A brand new sewer study this year by outside consultants reconfirmed that I was correct all those years ago. So just saying that if you as the BO or plan reviewer have knowledge of any inadequacy I think you should get involved - however that may happen. But that is only for those utilities supplied or controlled by your jurisdiction.  At that time this happened I was a part of the public works department which then included the water, sewer and storm utilities - that is now not the case today since they were separated out..

​It is very often that we have need for increased water service lines to be put in due to adding fire sprinklers.


----------



## Mark K (Feb 17, 2016)

I find the responses interesting given some of the statements that building departments "require" design professionals to sign.


----------



## JCraver (Feb 17, 2016)

> I find the responses interesting given some of the statements that building departments "require" design professionals to sign.

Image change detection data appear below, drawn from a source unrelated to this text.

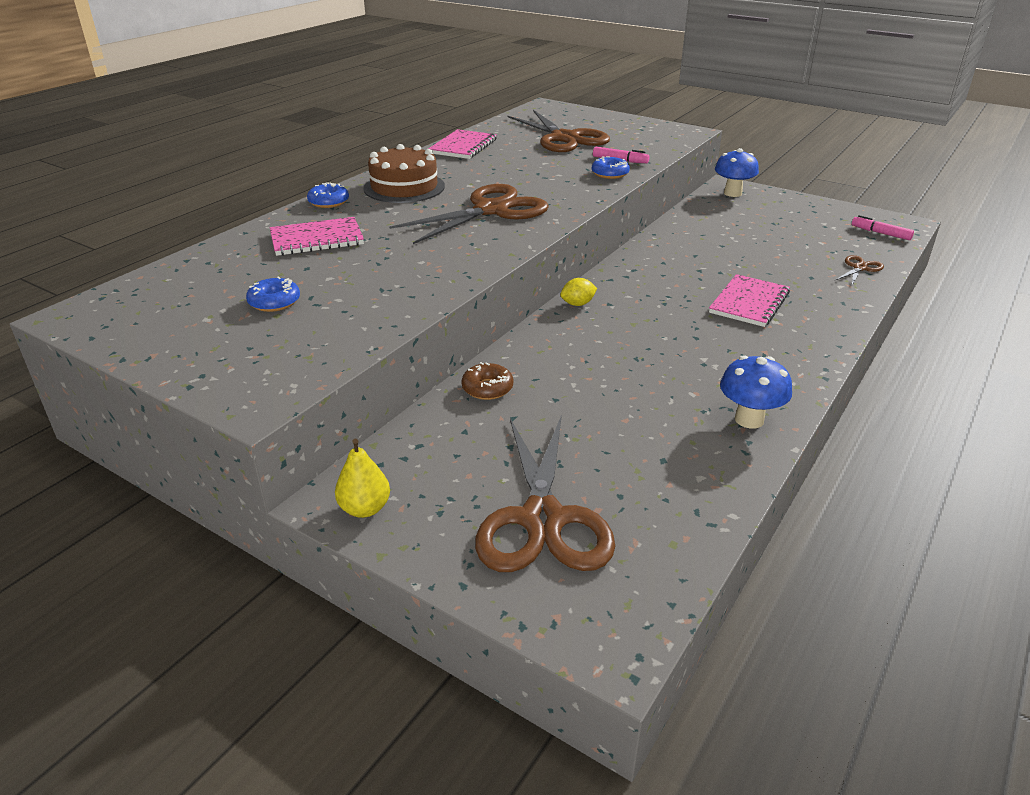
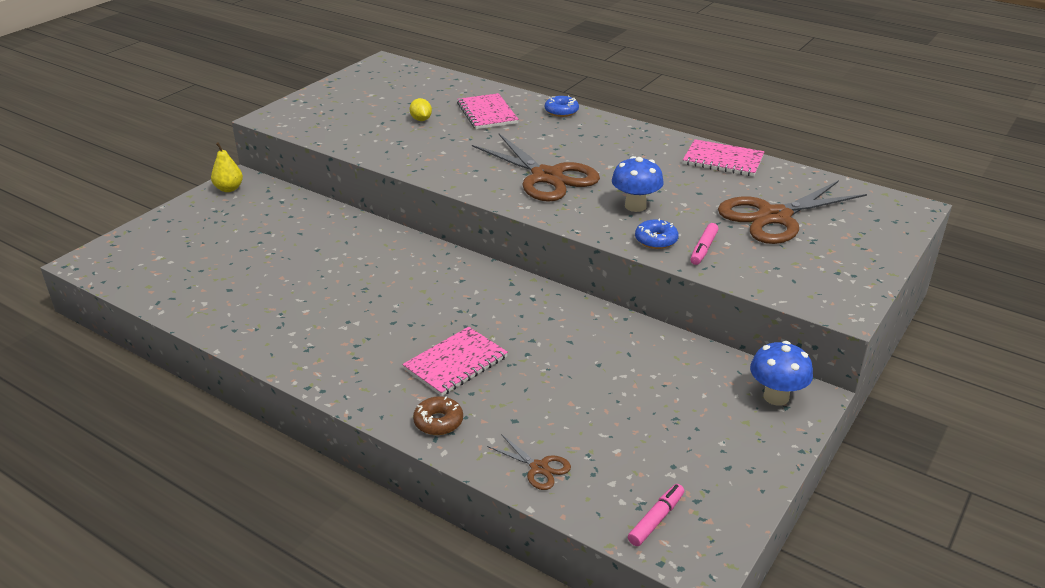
camera: 90 degrees right, 0 degrees up
blue donut [246,276,300,312] -> none
brown cake [363,144,445,203] -> none
brown donut [461,362,513,400] -> brown donut moved to [413,396,463,435]
brown scissors [475,415,615,572] -> none
yellow lemon [560,278,597,306] -> yellow lemon moved to [409,98,432,121]
pink notebook [709,274,790,327] -> pink notebook turned 75 degrees counterclockwise [402,327,508,396]
blue mushroom [720,355,792,429] -> blue mushroom moved to [612,156,664,212]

Maybe it was worded wrong?  In my case, for zoning stuff / development approvals, the guy *required* to sign anything (other than stamped plans) is the applicant.  If they have to have an RDP draw something up so they can sign for me, that's on them.  In the OP's case, the only way to correctly/acceptably verify the systems that are in place for his project is for him to require his applicant to hire an RDP.


----------



## momcat (Feb 29, 2016)

Smells like Indianapolis......


----------



## Yikes (Jun 10, 2016)

Sorry, late to the game on this thread, as usual.  The issue has to do with regional infrastructure capacity, and it is a common request.  For example, HUD for many years required developers to obtain "will serve" letters from utility providers, to confirm their systems had adequate overall capacity to serve a proposed  project.  

If the city happens to be in the utility business (as is often the case with sewer, water and/or power), then those respective departments (e.g. Public Works, Water & Power, etc.) would be the ones to provide the "will serve" letter, NOT the building department.

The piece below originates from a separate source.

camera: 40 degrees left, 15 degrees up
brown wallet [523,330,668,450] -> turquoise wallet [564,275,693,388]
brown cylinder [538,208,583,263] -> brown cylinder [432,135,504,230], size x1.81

In recent years in California, this has become a critical issue due to the drought.  For example, some cities are so concerned about maintaining adequate supply that they are restricting issuance of water meters for new service - - at least until they can find additional water sources.  

It is important for a lender's due diligence to know that the project won't be held up due to lack of overall capacity from the utility provider; but it's not the building department's role to provide these letters.


----------